**할 일:**
목록의 첫 줄부터 "chart [228, 579, 654, 646]"가 들어 있는 줄까지(양 끝 포함) 빈 줄을 빼고 Markdown 표에 넣어 주세요. 열 이름은 "번호"와 "내용"으로 하고, 번호 열에는 행 번호를, 내용 열에는 해당 줄을 적습니다.

**제공 자료:**
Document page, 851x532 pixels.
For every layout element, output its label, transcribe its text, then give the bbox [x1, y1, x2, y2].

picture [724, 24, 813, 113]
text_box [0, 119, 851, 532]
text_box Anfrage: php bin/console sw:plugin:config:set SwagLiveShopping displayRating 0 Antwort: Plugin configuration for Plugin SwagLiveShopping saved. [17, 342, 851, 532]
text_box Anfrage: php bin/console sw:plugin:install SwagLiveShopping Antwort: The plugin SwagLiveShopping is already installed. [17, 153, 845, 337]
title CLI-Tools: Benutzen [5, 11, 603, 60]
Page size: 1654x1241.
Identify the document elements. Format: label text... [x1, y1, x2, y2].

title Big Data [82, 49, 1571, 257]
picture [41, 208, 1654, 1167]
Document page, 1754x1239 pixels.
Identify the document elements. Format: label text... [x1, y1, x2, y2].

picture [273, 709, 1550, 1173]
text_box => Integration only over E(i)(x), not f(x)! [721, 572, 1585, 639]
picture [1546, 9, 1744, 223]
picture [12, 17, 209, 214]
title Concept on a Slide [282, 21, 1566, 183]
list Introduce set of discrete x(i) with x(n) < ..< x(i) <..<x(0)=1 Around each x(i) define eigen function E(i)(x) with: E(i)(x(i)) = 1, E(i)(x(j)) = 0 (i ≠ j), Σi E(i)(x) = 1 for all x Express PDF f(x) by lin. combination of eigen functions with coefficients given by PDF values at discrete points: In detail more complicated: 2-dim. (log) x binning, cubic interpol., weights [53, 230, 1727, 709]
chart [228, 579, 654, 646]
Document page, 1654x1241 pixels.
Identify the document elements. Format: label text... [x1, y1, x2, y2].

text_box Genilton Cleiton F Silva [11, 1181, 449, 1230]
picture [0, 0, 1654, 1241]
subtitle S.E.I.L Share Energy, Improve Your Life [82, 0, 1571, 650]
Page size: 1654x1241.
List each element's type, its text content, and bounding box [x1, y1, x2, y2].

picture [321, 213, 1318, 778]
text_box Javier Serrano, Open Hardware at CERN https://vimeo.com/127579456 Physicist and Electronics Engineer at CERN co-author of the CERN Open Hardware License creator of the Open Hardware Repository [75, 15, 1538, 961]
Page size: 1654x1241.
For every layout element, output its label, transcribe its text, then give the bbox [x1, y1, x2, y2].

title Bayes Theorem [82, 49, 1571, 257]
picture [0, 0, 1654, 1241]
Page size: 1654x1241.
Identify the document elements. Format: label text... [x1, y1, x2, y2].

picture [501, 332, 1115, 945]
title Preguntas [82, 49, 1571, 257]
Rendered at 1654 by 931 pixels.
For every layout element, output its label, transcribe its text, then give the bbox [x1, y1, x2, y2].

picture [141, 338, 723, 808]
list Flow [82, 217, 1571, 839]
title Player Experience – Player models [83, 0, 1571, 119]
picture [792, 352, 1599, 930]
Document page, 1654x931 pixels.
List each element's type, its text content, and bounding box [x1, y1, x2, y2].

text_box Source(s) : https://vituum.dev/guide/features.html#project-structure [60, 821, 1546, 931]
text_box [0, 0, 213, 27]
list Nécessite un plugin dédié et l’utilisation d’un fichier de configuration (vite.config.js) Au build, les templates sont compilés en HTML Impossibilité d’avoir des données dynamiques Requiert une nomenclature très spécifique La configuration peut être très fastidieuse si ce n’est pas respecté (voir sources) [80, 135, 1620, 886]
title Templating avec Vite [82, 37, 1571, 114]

**과제 풀이:**
| 번호 | 내용 |
|---|---|
| 1 | Document page, 851x532 pixels. |
| 2 | For every layout element, output its label, transcribe its text, then give the bbox [x1, y1, x2, y2]. |
| 3 | picture [724, 24, 813, 113] |
| 4 | text_box [0, 119, 851, 532] |
| 5 | text_box Anfrage: php bin/console sw:plugin:config:set SwagLiveShopping displayRating 0 Antwort: Plugin configuration for Plugin SwagLiveShopping saved. [17, 342, 851, 532] |
| 6 | text_box Anfrage: php bin/console sw:plugin:install SwagLiveShopping Antwort: The plugin SwagLiveShopping is already installed. [17, 153, 845, 337] |
| 7 | title CLI-Tools: Benutzen [5, 11, 603, 60] |
| 8 | Page size: 1654x1241. |
| 9 | Identify the document elements. Format: label text... [x1, y1, x2, y2]. |
| 10 | title Big Data [82, 49, 1571, 257] |
| 11 | picture [41, 208, 1654, 1167] |
| 12 | Document page, 1754x1239 pixels. |
| 13 | Identify the document elements. Format: label text... [x1, y1, x2, y2]. |
| 14 | picture [273, 709, 1550, 1173] |
| 15 | text_box => Integration only over E(i)(x), not f(x)! [721, 572, 1585, 639] |
| 16 | picture [1546, 9, 1744, 223] |
| 17 | picture [12, 17, 209, 214] |
| 18 | title Concept on a Slide [282, 21, 1566, 183] |
| 19 | list Introduce set of discrete x(i) with x(n) < ..< x(i) <..<x(0)=1 Around each x(i) define eigen function E(i)(x) with: E(i)(x(i)) = 1, E(i)(x(j)) = 0 (i ≠ j), Σi E(i)(x) = 1 for all x Express PDF f(x) by lin. combination of eigen functions with coefficients given by PDF values at discrete points: In detail more complicated: 2-dim. (log) x binning, cubic interpol., weights [53, 230, 1727, 709] |
| 20 | chart [228, 579, 654, 646] |